▸ **Written tasks**:
#1 Write out the stretch of the Bombardier thread below from "Standard PR spin." through "Journalist (Feb 17, 2020)".
#2 Answer from the Bombardier thread below:
(a) To which company is Bombardier selling its transportation division?
(b) On what does Bombardier's announcement say the company will focus?
(c) According to The Journalist, to whom did Bombardier sell the CS?

▸ **Extract to read**:
# Bombardier planning on selling rail division to Alstom



## BCL (Feb 17, 2020)

https://www.bloomberg.com/news/arti...irms-talks-to-buy-bombardier-s-train-business


----------



## Devil's Advocate (Feb 17, 2020)

Sounds like chasing the commercial aviation market has created so much unrecoverable debt and weakened Bombardier enough that selling the rail division has become more attractive than keeping it.


----------



## BCL (Feb 17, 2020)

Who writes this stuff?

https://www.bombardier.com/en/media...-strategic-decision-to-foc.bombardiercom.html
*Bombardier Announces its Strategic Decision to Focus on Business Aviation and its Intent to Accelerate Deleveraging through Sale of Transportation Division to Alstom*​


----------



## Just-Thinking-51 (Feb 17, 2020)

Standard PR spin. Bombardier is in financial trouble. Selling the rail division to get cash in hope to get a pay off from the airline division.


----------



## The Journalist (Feb 17, 2020)

BBD and their workforce must be reeeally mad at Boeing. The (pretty ridiculous) dumping petition Boeing did scared them into selling the CS to Airbus, seemingly fearing the plane wouldn't be sellable in the US without them, and then the MAX mess showed up.

▸ **Provided records**:
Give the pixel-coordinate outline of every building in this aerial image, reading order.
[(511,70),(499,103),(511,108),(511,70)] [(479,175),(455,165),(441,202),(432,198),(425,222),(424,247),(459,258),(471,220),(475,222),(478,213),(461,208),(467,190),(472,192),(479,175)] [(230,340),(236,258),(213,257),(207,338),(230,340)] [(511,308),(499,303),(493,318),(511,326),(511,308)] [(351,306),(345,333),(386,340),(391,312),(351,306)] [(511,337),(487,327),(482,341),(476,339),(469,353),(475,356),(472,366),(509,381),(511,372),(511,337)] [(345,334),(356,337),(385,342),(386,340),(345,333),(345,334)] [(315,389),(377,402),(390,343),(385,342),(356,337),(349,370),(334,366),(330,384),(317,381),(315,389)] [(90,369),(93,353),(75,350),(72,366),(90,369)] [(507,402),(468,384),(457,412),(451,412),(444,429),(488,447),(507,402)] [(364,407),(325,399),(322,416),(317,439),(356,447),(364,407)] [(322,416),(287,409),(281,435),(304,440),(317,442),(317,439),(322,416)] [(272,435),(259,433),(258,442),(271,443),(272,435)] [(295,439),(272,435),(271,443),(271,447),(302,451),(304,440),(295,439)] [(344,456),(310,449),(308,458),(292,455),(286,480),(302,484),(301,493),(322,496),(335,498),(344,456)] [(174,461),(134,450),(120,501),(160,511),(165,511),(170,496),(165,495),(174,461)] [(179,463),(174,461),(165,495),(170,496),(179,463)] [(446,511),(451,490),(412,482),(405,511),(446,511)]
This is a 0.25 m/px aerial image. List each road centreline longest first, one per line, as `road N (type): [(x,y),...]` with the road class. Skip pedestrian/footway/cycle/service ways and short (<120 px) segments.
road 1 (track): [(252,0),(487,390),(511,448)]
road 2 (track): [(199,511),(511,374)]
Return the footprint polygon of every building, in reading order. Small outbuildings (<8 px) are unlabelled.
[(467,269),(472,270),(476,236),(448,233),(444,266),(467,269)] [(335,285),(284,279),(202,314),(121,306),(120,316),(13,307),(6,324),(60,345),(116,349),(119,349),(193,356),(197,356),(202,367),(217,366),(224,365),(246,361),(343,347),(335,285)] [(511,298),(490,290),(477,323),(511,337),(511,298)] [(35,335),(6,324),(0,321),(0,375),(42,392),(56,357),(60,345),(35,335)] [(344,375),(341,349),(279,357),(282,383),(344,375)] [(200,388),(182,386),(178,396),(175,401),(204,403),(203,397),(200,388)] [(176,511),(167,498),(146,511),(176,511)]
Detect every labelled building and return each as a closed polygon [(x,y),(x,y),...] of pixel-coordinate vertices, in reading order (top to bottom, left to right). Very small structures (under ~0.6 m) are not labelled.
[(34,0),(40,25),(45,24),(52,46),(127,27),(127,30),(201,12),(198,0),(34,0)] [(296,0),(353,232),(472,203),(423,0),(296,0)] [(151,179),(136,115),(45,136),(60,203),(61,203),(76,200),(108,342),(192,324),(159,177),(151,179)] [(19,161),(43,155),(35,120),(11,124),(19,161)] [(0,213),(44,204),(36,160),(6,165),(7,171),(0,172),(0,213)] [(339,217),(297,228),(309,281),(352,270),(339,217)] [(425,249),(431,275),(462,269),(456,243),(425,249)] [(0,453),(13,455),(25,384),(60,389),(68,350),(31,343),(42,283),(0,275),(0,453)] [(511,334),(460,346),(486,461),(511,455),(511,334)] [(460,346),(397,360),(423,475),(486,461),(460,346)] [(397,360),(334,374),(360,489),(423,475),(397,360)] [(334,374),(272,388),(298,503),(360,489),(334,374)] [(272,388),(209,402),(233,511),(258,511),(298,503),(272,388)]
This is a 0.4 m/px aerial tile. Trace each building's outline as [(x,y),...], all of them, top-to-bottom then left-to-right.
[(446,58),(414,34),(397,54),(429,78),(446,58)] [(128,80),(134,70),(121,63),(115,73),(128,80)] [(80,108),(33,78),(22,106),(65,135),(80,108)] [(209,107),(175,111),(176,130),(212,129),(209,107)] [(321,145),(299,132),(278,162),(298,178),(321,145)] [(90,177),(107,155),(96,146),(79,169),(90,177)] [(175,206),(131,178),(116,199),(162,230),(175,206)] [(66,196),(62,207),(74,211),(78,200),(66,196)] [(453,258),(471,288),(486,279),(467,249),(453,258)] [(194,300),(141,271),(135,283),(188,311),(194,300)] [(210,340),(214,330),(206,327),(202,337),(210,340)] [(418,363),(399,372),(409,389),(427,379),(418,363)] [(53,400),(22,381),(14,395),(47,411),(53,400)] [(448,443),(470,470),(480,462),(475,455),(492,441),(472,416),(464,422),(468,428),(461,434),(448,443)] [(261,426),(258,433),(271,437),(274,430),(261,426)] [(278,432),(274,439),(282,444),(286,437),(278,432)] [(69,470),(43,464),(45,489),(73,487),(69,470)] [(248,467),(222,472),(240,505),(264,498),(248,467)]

▸ **Outputs in order**:
#1
Standard PR spin. Bombardier is in financial trouble. Selling the rail division to get cash in hope to get a pay off from the airline division.


----------



## The Journalist (Feb 17, 2020)

#2
(a) Alstom
(b) Business aviation
(c) Airbus